Enhanced biomedical applicability of ZrO(2)–SiO(2) ceramic composites in 3D printed bone scaffolds

Zirconia (ZrO(2)) has been widely used in clinical applications, such as bone and dental implantation, because of its favorable mechanical properties and resistance to fracture. However, the poor cell affinity of ZrO(2) for bone regeneration and tissue binding, as well as its shrinkage due to crystal phase transformation during heat treatment, limits its clinical use and processing plasticity. This study aims to investigate an appropriate ZrO(2)–SiO(2) composite recipe for ceramic 3D printing processes that can strike a balance between the mechanical properties and cell affinity needed in clinical applications.
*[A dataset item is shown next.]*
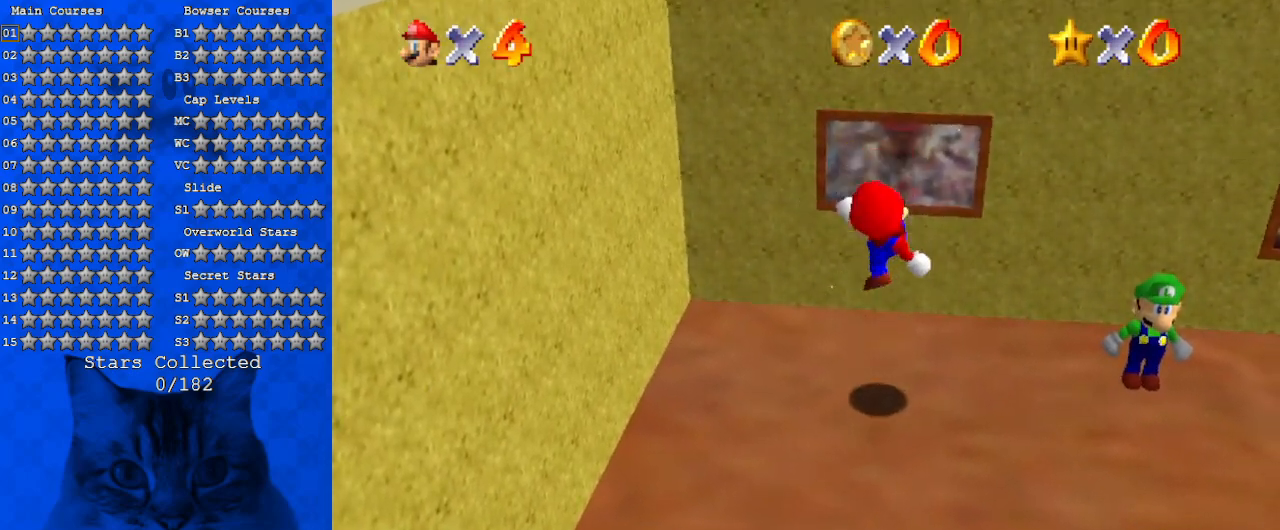
{"keys": ["right"], "events": [[33, "right", "down"], [167, "right", "up"], [167, "up", "up"], [333, "right", "down"]]}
Specimens with different ZrO(2)–SiO(2) composite recipes were fabricated by a selective laser gelling method and sintered at temperatures ranging from 900 to 1500 °C. The S5Z5 composite, which consists of 50 wt% ZrO(2), 35 wt% SiO(2) and 15 wt% SiO(2) sol, showed an appropriate compressive strength and bending strength of 82.56 MPa and 55.98 MPa, respectively, at a sintering temperature of 1300 °C. The shrinkage rate of the S5Z5 composite was approximately 5% when the sintering temperature was increased from 900 to 1500 °C. All composites exhibited no cytotoxicity after 144 h of MG63 cell incubation, and the S5Z5 composite exhibited the most obvious cell affinity among the composite recipes. From these results, compared with other composites, the S5Z5 composite was shown to possess mechanical properties and a cell affinity more comparable to those of natural human bone.